### Passage provided
The Other

The Other
Matthew 15:10-28

Christian Community Presbyterian Church, Bowie, Maryland
16 August 2020


Let’s be blunt from the outset. Today’s gospel reading offends hearers. The first part offended the Pharisees. While the Pharisees seethe, we cheer because Jesus puts them – the bad guys – in their place by his actions or words. Then we get shocked at Jesus’ attitude and language toward the Canaanite woman and the Pharisees say, “Aha!” as nice Jesus gets dressed down by the Canaanite woman and is taught a lesson about inclusiveness and love.
    In a passage in Romans 11, which I will use later as the call to congregational confession, Paul goes after his own people for their obstinacy and disobedience. He says that God has benched them while the second team – the Gentiles – get their chance to play God’s game of gracious life.
    In the same vein, Isaiah, years before either Jesus or Paul, in the words we used as this morning’s call to worship, says that maintaining justice and doing right will expedite the arrival of God’s salvation and the revealing of God’s deliverance. Foreigners, aliens, and Gentiles will be drawn to Jerusalem, which will be called “a house of prayer for all peoples” (Isaiah 56:6-8).
######
• [Written task A]: In the sermon on Matthew 15:10-28, why do hearers cheer while the Pharisees seethe? Answer in one to three sentences.
• [Written task B]: From the sermon on Matthew 15:10-28, write out the stretch from "Let’s be blunt" through "of gracious life.".
### Provided material
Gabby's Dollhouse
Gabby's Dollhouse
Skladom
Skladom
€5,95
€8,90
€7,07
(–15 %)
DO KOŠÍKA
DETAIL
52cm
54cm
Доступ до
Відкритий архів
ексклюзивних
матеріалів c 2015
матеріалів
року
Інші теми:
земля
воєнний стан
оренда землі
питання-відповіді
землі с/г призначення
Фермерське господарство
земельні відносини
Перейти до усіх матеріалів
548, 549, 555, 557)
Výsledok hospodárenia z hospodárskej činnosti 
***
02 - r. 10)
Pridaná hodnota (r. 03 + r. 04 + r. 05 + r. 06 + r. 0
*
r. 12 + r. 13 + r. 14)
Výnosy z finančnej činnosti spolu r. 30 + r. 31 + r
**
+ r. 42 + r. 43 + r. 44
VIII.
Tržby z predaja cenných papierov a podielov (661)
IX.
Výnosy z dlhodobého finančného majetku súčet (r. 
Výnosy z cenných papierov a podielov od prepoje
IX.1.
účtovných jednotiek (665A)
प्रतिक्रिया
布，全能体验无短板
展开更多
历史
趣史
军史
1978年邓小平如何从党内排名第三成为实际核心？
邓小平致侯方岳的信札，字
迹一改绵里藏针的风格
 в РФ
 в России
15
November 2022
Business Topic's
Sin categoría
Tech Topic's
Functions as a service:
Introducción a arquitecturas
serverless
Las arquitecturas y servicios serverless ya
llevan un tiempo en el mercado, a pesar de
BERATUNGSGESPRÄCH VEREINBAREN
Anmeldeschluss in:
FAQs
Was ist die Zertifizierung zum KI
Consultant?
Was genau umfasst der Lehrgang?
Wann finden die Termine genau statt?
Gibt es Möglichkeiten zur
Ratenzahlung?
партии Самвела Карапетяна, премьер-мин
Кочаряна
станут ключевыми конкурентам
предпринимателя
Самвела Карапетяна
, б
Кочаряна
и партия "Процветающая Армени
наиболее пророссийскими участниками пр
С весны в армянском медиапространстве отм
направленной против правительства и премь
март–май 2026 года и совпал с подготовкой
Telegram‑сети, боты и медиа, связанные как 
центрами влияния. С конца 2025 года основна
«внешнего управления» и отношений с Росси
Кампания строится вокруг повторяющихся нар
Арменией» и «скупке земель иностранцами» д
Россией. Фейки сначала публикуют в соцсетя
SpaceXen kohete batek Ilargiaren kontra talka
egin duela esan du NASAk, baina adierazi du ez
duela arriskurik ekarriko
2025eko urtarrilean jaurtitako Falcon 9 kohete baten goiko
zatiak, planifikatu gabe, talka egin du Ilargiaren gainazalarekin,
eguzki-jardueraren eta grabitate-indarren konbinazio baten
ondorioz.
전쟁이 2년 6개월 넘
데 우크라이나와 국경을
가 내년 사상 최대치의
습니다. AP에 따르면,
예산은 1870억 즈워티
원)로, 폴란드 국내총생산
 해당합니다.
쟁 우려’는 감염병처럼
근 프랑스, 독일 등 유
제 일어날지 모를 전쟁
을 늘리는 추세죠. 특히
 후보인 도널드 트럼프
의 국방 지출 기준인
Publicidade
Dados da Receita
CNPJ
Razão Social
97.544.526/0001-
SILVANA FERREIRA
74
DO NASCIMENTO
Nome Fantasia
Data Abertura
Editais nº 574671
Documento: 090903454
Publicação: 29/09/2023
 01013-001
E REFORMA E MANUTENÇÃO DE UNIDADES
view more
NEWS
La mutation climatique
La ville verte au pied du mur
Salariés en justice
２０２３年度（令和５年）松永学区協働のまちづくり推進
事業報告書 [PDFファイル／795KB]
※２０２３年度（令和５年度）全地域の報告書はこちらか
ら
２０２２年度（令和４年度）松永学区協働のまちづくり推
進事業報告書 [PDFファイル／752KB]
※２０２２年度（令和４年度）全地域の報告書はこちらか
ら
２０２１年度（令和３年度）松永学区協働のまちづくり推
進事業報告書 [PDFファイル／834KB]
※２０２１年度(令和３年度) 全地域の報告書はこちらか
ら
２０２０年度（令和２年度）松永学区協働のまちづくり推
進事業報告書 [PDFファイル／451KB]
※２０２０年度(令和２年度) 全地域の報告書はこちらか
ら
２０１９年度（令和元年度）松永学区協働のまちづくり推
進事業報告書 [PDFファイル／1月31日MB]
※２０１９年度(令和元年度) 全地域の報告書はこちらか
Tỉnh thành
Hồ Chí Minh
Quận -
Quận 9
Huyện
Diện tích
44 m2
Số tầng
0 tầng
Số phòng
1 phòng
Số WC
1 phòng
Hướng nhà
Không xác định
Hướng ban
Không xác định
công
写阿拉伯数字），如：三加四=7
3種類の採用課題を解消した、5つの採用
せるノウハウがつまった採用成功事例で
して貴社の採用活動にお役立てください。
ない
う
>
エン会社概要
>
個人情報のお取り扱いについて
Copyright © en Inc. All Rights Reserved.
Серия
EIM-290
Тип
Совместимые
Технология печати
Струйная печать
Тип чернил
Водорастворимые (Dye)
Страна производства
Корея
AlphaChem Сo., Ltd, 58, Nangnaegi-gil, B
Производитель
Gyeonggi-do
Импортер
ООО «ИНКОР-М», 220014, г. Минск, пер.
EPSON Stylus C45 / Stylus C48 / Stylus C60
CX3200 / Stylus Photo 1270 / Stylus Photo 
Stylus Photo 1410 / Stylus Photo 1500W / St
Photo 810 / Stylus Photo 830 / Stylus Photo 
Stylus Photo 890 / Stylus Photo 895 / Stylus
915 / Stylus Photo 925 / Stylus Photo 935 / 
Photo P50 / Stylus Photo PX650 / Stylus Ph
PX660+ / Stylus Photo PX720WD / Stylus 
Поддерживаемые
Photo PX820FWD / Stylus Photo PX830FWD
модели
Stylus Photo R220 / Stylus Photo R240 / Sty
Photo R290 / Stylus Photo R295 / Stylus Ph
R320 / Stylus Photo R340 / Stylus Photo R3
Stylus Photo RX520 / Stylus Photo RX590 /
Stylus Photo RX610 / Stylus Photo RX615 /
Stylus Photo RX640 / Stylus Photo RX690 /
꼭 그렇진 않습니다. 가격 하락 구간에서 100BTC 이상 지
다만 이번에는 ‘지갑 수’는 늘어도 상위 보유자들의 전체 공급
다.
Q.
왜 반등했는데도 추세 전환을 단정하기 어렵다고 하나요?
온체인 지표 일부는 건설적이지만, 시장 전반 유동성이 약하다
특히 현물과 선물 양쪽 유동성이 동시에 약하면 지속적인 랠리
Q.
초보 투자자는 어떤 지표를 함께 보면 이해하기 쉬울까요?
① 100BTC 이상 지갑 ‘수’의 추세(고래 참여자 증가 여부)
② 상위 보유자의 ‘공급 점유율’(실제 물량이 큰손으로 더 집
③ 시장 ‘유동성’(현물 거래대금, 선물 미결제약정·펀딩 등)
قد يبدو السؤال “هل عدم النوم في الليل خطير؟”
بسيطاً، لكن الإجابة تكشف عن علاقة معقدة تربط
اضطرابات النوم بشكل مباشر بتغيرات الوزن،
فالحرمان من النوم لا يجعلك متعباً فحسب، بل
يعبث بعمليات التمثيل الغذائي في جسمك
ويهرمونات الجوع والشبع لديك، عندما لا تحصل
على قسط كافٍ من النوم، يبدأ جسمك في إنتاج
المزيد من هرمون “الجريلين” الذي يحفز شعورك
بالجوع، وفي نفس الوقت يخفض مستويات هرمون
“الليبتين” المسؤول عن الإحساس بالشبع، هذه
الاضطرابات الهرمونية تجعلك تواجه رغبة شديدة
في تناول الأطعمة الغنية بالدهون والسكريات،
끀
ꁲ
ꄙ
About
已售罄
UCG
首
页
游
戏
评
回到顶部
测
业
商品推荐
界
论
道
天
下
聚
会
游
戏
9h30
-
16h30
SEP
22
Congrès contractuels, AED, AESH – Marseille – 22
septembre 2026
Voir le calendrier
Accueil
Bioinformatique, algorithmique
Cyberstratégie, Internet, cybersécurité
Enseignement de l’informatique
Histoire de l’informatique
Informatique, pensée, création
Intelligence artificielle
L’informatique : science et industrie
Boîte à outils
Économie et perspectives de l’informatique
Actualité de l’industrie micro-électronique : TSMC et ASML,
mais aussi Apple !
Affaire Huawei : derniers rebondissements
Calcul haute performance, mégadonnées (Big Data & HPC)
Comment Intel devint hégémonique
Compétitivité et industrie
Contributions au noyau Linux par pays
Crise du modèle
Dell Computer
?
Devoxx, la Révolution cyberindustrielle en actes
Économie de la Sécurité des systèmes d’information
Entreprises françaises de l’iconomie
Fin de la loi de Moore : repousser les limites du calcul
######
• [Written response A]: Hearers cheer because Jesus puts the Pharisees in their place by his actions or words, and the sermon casts the Pharisees as the bad guys.

• [Written response B]:
Let’s be blunt from the outset. Today’s gospel reading offends hearers. The first part offended the Pharisees. While the Pharisees seethe, we cheer because Jesus puts them – the bad guys – in their place by his actions or words. Then we get shocked at Jesus’ attitude and language toward the Canaanite woman and the Pharisees say, “Aha!” as nice Jesus gets dressed down by the Canaanite woman and is taught a lesson about inclusiveness and love.
    In a passage in Romans 11, which I will use later as the call to congregational confession, Paul goes after his own people for their obstinacy and disobedience. He says that God has benched them while the second team – the Gentiles – get their chance to play God’s game of gracious life.